A jagged pain whizzed through her head. She winced and held a hand to her temple.
“Hell, Lilly,” he bit out, waving a hand at her. “We’re done arguing. Close your eyes and go to sleep.”
She tried to fight it, but nature was having none of it. He tucked the covers up to her chin, then everything went black.
CHAPTER THREE
SEVEN HOURS OF sleep, one migraine-hangover-filled morning, three patients and one trip to the bank later, Lilly retreated to her office like a maimed fighter who’d escaped to her corner.
Coffee, she decided, setting her briefcase down. It was time to reintroduce the other banned substance in her life. Maybe it would help lift the paralysis that had gripped her since she’d woken up in her old bed this morning, dazed and confused at what had transpired.
She had agreed to become Mrs. Lilly De Campo again. The one thing she’d said she’d never do.
Worse, she’d let her husband see how deep her feelings ran. Distracted, she raised a hand to her hair and pushed it out of her face. The power Riccardo still held over her was disconcerting.
And that was the understatement of the year. She pressed her lips together, picked up her purse and let Katy, the receptionist at the small clinic she shared with another physiotherapist in SoHo, know she’d be in the café across the street. Scanning the menu board, she thought, To hell with it, and ordered the largest, creamiest latte they had, which would certainly knock her brain back into working order, and sat down to drink it in the window facing Broadway.
It helped. But with her escape hatch rapidly closing it was a case of avoiding the unavoidable.

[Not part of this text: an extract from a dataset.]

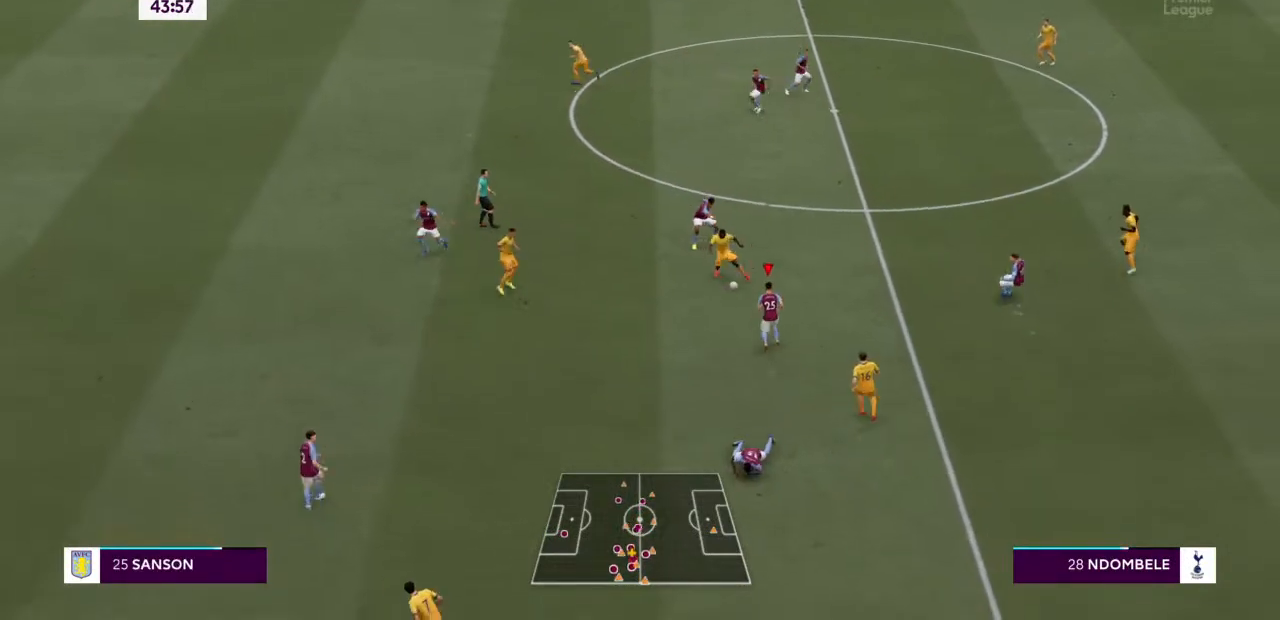
{"buttons": ["L2"], "left_stick": "up-left", "right_stick": "center", "events": [[33, "L1", "up"], [167, "left_stick", "up-left"], [200, "CIRCLE", "down"], [233, "CIRCLE", "up"], [333, "CIRCLE", "down"], [433, "R2", "up"], [500, "CIRCLE", "up"]]}
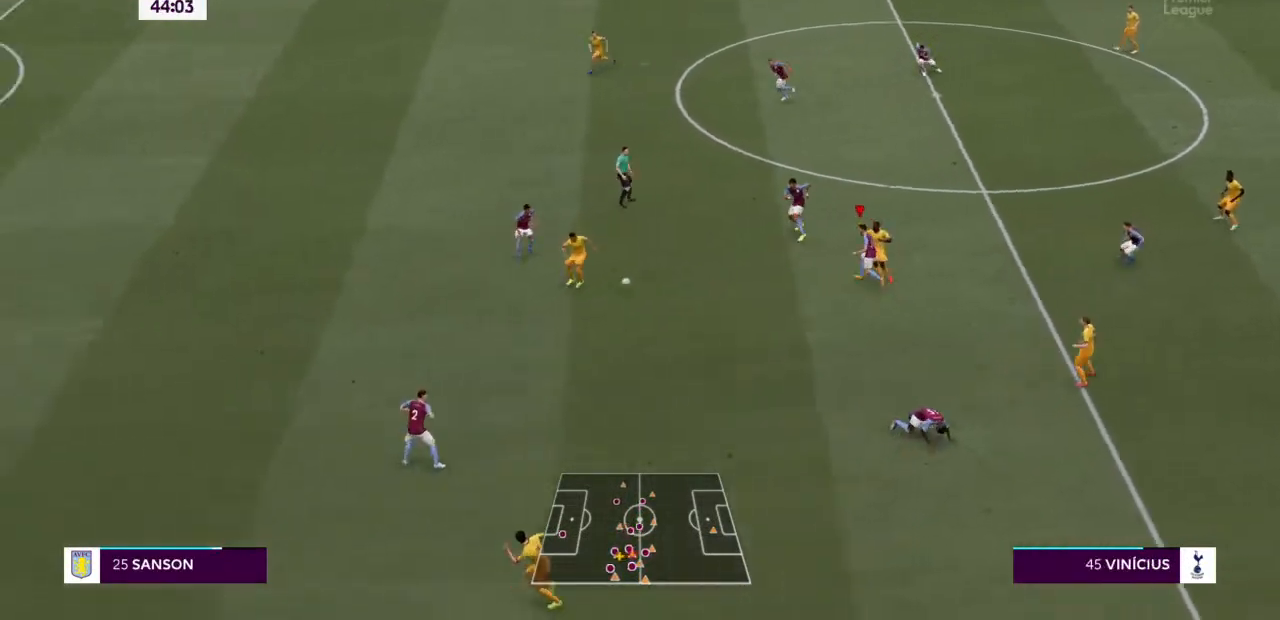
{"buttons": ["R2"], "left_stick": "down-left", "right_stick": "center", "events": [[33, "L1", "down"], [33, "left_stick", "up"], [133, "R2", "down"], [167, "L1", "up"], [200, "left_stick", "left"], [233, "L2", "up"], [467, "left_stick", "down-left"]]}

Her only alternative to accepting Riccardo’s deal had been to secure the money at the bank. And she was pretty sure the bank manager would have laughed at her request if she hadn’t officially reinstated her position as Mrs. Lilly De Campo by having it splashed across the morning papers.
She’d been getting to her feet when he’d given her a curious look and said, “Your husband is also a client, Mrs. De Campo. We’d be happy to draw up the papers with him.”

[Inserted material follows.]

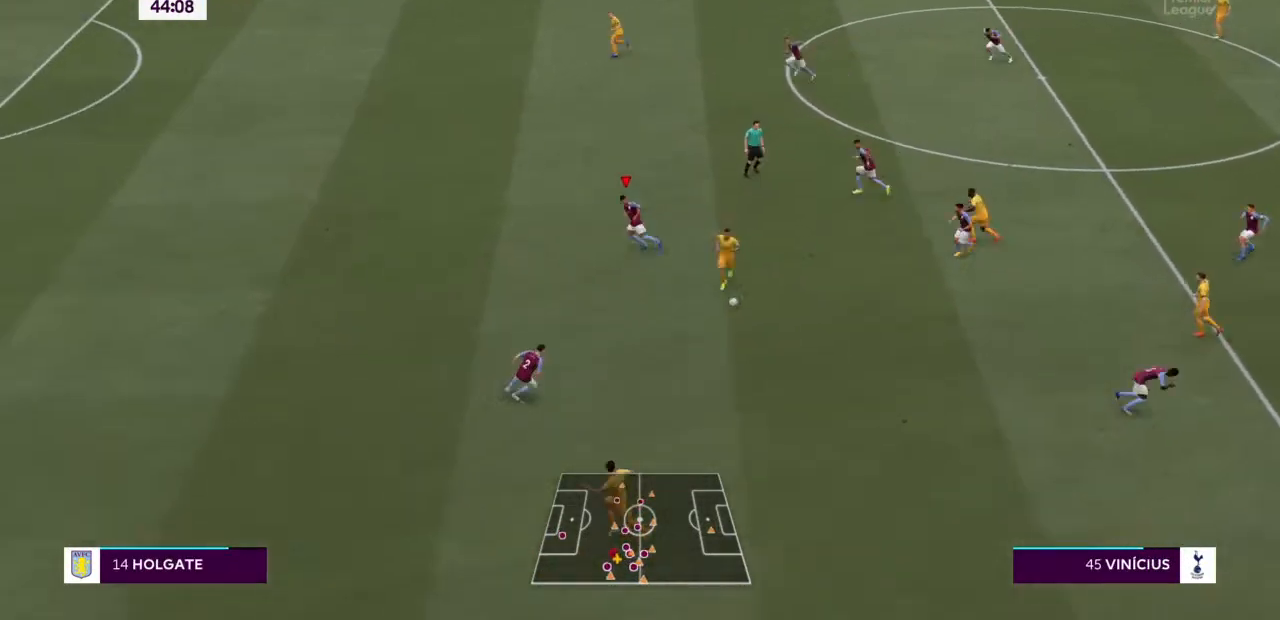
{"buttons": ["L2", "R2"], "left_stick": "down", "right_stick": "center", "events": [[100, "left_stick", "down"], [233, "L2", "down"]]}
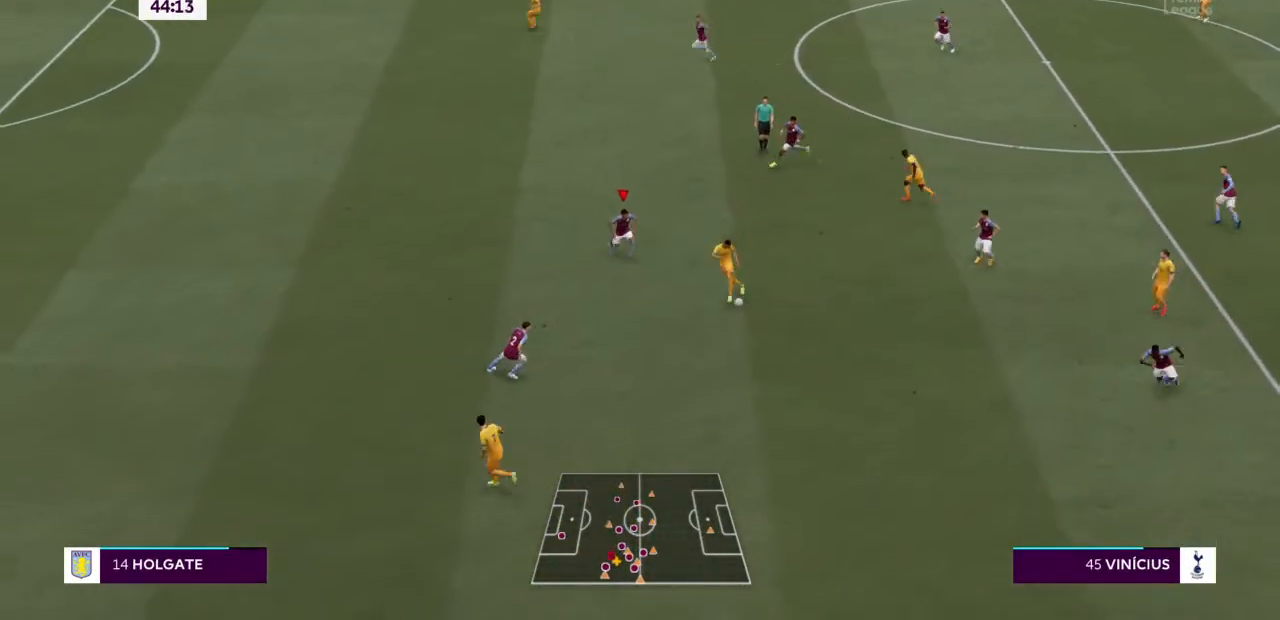
{"buttons": ["L2", "R2"], "left_stick": "down", "right_stick": "center", "events": [[133, "left_stick", "down-right"], [367, "left_stick", "down"]]}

She had given him a withering look. “No, thank you, Mr. Brooks. This is a personal matter.”
He was an opportunist, she conceded, scraping the froth off the sides of her mug. Like almost everyone else in this city. Unfortunately Harry Taylor had also seen the news, if his multiple calls to her cell phone were any indication. A stomach-churning glance at her phone revealed she now had a message from him too. The latte seemed to curdle inside her. She’d been waiting, hoping there was some other solution that would allow her to call things off with Riccardo.
And who are you trying to fool? a voice inside her ridiculed. Their reconciliation was the subject of intense public speculation this morning. There was no getting out of it. And how could she when it was Lisbeth’s only chance at survival?
She squirmed on the stool. What was she going to say to Harry? I’m so sorry, Harry. I’ve gotten back together with the man who destroyed me? Or, I’m sorry for saying I wanted you when really I want my sexy, controlling somewhat ex-husband, who kissed me within an inch of my life last night and made me want more.
Ugh. There was no good way to put it that wouldn’t end up making her look like a horrible, horrible woman.
The café door chimed. She looked up to see the other person she was trying to avoid waltzing through the door.
“You really didn’t think you could hide, did you?” Alex asked grimly, tossing an order at the barista and plopping herself down on the stool beside her.
Lilly pushed her empty mug away. “I’m not avoiding you. I had a jam-packed morning.”
Alex’s eyebrows rose. “I’m your twin, remember?